• _Work item_
In the records below, begin at the line containing "Keramische Frezen" and end at the line containing "Gelbe Seiten für Messenger"; quote every line in that span exactly, including both boundary lines, and no others.

• _Input data_
▬▬▬

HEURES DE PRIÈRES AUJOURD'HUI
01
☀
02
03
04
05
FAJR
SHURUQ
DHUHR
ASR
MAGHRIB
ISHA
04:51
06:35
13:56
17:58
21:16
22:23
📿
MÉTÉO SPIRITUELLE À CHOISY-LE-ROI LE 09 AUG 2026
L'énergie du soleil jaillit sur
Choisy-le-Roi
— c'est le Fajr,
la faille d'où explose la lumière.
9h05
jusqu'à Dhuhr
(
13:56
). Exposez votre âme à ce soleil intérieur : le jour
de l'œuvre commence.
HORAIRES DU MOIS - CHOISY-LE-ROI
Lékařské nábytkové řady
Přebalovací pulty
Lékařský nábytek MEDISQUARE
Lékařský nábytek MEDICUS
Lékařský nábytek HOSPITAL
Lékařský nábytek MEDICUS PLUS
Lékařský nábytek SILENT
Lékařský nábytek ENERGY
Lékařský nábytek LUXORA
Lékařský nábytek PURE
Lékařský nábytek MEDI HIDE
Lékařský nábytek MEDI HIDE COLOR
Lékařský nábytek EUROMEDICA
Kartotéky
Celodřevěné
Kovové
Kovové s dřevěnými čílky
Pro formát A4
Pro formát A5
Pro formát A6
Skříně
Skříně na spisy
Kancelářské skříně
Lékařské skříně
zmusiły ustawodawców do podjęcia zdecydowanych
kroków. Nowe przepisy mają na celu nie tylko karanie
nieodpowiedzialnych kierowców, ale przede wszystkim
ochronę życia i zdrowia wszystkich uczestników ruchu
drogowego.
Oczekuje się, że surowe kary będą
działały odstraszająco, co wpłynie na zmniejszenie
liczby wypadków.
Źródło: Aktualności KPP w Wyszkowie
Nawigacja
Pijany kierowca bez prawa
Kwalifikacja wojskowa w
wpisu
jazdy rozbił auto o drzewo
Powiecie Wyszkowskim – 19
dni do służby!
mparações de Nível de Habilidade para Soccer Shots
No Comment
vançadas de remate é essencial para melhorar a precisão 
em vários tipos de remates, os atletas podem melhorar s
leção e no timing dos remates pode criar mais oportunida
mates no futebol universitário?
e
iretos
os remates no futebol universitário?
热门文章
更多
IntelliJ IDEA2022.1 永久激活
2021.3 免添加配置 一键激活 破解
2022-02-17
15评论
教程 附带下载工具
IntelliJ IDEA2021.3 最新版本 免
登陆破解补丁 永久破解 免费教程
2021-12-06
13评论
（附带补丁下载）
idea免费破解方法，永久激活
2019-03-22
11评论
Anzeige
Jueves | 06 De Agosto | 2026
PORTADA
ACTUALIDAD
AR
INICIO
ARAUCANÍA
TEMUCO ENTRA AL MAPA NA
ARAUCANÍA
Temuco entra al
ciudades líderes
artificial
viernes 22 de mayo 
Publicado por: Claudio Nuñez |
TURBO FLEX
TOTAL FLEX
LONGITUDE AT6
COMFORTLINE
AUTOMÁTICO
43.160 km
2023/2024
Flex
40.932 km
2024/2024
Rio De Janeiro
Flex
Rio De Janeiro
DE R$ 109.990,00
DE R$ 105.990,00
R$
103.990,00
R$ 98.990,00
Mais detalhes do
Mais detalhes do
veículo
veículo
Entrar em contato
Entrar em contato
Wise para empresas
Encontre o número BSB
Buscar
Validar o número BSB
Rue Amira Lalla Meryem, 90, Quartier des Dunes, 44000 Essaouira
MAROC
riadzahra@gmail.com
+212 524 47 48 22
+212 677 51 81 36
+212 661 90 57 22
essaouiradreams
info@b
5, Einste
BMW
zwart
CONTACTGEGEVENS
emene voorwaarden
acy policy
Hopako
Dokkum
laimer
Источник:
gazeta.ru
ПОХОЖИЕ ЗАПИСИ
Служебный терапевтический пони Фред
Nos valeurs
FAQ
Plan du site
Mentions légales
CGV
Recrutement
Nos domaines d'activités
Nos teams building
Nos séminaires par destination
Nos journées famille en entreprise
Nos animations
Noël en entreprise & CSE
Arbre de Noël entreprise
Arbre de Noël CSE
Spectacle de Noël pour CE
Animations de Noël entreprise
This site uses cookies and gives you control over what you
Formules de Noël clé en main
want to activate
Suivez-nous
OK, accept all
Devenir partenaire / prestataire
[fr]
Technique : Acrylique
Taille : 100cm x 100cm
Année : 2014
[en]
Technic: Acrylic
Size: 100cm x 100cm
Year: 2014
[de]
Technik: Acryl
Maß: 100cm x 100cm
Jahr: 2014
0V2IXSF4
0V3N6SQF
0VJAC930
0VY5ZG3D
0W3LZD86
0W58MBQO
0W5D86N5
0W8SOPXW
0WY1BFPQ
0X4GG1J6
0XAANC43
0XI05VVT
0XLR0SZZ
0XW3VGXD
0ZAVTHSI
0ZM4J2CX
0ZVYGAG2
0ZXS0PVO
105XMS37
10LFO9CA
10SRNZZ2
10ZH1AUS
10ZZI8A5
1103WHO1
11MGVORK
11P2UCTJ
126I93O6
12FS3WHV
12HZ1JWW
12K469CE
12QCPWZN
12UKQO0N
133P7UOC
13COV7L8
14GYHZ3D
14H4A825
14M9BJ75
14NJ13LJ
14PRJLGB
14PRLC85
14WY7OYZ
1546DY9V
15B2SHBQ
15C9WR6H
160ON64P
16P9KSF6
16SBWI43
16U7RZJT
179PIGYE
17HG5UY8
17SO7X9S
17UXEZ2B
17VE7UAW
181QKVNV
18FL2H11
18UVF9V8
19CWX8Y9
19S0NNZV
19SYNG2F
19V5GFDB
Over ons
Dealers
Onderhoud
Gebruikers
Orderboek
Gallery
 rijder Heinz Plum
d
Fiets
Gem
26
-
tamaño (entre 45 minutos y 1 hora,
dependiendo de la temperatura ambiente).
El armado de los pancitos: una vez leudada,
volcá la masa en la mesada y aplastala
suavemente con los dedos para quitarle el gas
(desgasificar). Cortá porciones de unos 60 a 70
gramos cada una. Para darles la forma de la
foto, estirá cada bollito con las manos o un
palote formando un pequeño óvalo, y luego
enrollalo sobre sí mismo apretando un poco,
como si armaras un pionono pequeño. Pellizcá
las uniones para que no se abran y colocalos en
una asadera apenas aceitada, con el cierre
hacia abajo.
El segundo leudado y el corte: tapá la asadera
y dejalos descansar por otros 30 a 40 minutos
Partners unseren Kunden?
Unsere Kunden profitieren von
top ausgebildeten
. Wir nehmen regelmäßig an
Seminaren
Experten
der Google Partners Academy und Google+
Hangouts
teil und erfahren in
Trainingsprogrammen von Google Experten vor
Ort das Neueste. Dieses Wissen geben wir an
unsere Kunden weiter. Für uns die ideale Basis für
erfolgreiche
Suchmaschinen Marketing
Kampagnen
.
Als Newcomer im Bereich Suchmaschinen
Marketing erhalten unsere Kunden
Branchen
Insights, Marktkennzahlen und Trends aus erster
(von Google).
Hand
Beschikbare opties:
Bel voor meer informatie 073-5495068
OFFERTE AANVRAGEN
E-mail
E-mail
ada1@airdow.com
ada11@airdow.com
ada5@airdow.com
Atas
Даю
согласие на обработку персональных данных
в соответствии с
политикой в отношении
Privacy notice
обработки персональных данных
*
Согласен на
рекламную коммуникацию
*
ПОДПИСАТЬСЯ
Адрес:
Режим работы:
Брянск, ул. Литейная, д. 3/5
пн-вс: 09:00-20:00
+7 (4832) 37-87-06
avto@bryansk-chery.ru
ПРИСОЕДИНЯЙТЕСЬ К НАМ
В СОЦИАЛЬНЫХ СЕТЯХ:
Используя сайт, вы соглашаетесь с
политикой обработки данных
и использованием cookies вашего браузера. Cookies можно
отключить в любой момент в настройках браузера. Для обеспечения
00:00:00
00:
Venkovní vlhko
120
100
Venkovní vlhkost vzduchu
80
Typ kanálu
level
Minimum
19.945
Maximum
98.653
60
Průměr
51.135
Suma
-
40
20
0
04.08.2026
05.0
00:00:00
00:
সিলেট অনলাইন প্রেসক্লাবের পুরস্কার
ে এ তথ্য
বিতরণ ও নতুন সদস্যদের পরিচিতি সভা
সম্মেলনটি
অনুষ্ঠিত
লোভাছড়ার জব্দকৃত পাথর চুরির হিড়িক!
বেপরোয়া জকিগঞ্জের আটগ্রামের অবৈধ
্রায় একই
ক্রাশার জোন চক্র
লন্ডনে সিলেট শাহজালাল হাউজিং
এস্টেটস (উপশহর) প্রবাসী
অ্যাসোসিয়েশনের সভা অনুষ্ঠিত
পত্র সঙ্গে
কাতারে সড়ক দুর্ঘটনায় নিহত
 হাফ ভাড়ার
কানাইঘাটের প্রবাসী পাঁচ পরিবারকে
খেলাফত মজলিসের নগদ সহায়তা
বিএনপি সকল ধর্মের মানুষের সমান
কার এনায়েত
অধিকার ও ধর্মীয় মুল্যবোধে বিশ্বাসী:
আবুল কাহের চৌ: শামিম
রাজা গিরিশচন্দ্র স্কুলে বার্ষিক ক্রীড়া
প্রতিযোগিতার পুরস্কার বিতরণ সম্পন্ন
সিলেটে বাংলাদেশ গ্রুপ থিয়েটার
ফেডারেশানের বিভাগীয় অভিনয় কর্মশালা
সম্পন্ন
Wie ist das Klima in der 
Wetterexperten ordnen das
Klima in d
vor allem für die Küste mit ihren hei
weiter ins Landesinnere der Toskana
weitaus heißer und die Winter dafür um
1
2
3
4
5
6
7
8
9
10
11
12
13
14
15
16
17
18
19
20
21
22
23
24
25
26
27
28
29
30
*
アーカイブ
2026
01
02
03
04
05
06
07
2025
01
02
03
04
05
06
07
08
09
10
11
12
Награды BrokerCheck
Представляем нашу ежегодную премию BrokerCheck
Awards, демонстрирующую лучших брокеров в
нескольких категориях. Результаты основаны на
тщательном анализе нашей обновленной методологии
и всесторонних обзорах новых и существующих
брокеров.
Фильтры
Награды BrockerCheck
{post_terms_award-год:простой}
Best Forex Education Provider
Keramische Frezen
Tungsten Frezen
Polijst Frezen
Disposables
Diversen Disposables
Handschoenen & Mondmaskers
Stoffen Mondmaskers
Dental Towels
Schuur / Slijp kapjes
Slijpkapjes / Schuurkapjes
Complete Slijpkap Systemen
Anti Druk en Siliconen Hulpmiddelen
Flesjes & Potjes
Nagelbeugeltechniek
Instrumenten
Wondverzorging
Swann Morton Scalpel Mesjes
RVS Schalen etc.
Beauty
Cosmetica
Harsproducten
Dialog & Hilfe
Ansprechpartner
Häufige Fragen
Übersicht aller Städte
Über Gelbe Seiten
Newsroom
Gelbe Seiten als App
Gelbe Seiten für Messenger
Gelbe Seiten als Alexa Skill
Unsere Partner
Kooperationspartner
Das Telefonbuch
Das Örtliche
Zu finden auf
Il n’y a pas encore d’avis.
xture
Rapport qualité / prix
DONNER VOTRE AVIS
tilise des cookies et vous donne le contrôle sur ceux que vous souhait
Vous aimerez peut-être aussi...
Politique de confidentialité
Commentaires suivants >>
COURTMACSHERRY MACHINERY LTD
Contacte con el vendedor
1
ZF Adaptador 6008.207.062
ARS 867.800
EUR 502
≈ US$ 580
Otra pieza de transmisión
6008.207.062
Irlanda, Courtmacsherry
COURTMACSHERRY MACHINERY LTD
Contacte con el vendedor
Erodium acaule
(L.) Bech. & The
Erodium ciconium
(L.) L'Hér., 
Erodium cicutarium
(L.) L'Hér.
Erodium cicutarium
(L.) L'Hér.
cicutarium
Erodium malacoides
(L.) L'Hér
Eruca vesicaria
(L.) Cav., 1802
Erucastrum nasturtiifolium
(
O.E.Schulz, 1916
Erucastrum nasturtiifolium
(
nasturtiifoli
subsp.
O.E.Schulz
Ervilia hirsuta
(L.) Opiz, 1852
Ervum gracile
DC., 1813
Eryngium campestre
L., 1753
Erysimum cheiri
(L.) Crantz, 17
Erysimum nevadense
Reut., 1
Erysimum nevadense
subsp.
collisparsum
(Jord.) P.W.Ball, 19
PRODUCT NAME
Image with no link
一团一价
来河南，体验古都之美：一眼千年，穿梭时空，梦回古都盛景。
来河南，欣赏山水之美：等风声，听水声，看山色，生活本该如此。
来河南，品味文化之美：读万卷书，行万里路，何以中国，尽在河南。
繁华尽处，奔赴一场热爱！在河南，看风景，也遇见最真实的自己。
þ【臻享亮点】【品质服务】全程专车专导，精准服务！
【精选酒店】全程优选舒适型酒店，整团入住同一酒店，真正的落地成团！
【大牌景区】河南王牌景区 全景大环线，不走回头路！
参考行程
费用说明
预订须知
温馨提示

▬▬▬

• _Answer below_
Keramische Frezen
Tungsten Frezen
Polijst Frezen
Disposables
Diversen Disposables
Handschoenen & Mondmaskers
Stoffen Mondmaskers
Dental Towels
Schuur / Slijp kapjes
Slijpkapjes / Schuurkapjes
Complete Slijpkap Systemen
Anti Druk en Siliconen Hulpmiddelen
Flesjes & Potjes
Nagelbeugeltechniek
Instrumenten
Wondverzorging
Swann Morton Scalpel Mesjes
RVS Schalen etc.
Beauty
Cosmetica
Harsproducten
Dialog & Hilfe
Ansprechpartner
Häufige Fragen
Übersicht aller Städte
Über Gelbe Seiten
Newsroom
Gelbe Seiten als App
Gelbe Seiten für Messenger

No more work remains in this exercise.